(Saved entries)
---
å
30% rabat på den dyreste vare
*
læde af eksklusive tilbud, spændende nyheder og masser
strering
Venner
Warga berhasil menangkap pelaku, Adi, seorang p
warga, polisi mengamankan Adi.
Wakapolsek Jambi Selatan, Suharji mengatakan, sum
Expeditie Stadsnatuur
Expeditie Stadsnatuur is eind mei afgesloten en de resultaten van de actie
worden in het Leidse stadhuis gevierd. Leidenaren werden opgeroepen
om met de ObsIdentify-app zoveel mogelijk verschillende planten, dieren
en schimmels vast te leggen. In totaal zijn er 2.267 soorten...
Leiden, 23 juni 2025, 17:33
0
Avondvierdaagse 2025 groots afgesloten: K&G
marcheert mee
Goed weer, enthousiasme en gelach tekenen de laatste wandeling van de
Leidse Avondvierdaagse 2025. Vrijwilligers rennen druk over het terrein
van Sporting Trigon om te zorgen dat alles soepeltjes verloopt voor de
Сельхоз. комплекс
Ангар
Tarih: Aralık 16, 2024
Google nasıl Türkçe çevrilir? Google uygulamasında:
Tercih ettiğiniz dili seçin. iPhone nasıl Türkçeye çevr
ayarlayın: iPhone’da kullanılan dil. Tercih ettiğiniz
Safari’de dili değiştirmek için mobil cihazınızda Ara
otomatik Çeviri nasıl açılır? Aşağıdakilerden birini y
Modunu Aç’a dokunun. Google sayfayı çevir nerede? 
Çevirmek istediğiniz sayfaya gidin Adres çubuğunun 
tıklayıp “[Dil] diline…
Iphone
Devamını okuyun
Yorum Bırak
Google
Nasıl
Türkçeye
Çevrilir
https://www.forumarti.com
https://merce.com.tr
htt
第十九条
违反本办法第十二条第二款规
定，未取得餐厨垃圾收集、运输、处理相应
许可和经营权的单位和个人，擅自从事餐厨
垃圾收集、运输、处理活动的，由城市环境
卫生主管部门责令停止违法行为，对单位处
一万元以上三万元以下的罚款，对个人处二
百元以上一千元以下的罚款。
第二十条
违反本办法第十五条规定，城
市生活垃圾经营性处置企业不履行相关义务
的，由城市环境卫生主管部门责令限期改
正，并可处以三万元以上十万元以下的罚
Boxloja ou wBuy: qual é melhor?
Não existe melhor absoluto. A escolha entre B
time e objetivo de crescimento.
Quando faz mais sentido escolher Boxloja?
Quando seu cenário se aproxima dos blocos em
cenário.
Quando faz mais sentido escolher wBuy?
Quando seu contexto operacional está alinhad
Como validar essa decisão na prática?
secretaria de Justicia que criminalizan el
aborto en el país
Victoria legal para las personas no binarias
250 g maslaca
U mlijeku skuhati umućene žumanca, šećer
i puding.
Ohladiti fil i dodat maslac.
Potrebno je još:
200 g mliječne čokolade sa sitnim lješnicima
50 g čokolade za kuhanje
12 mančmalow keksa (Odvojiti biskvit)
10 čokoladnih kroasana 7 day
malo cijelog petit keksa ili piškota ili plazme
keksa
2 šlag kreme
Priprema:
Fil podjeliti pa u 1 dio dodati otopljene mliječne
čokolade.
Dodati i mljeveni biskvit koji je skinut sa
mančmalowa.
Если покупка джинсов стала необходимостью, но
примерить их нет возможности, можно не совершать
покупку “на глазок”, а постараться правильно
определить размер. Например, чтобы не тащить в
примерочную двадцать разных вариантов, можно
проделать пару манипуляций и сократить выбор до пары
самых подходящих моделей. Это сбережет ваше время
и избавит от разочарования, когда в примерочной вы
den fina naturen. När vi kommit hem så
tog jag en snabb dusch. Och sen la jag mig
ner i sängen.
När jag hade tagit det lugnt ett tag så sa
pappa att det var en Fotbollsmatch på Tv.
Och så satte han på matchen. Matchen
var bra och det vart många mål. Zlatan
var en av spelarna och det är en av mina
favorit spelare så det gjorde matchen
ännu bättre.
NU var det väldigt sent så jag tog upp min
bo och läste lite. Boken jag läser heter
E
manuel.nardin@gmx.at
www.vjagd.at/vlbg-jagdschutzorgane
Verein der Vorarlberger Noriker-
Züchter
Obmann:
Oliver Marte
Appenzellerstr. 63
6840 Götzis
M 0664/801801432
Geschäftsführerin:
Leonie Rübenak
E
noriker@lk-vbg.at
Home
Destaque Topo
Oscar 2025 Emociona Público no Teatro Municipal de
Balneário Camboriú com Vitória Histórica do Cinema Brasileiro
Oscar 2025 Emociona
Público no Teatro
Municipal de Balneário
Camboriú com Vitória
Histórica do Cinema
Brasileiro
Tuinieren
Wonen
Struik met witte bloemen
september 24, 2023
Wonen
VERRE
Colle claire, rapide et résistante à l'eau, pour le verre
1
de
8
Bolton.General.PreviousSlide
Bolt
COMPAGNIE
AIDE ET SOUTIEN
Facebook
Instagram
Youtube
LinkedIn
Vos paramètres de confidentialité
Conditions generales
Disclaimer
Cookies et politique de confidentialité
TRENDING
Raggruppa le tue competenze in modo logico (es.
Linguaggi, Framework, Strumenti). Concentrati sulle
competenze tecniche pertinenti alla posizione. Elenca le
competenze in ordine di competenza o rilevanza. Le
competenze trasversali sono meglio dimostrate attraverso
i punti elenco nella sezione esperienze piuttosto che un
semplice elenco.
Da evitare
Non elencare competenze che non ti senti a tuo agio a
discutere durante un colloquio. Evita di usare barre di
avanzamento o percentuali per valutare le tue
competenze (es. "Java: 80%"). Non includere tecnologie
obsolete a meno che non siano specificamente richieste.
---
▶ [Aim of the exercise] Count the lines of the listing above that contain the string "Público", matching case exactly. Give only the number.

▶ [Answer section] 2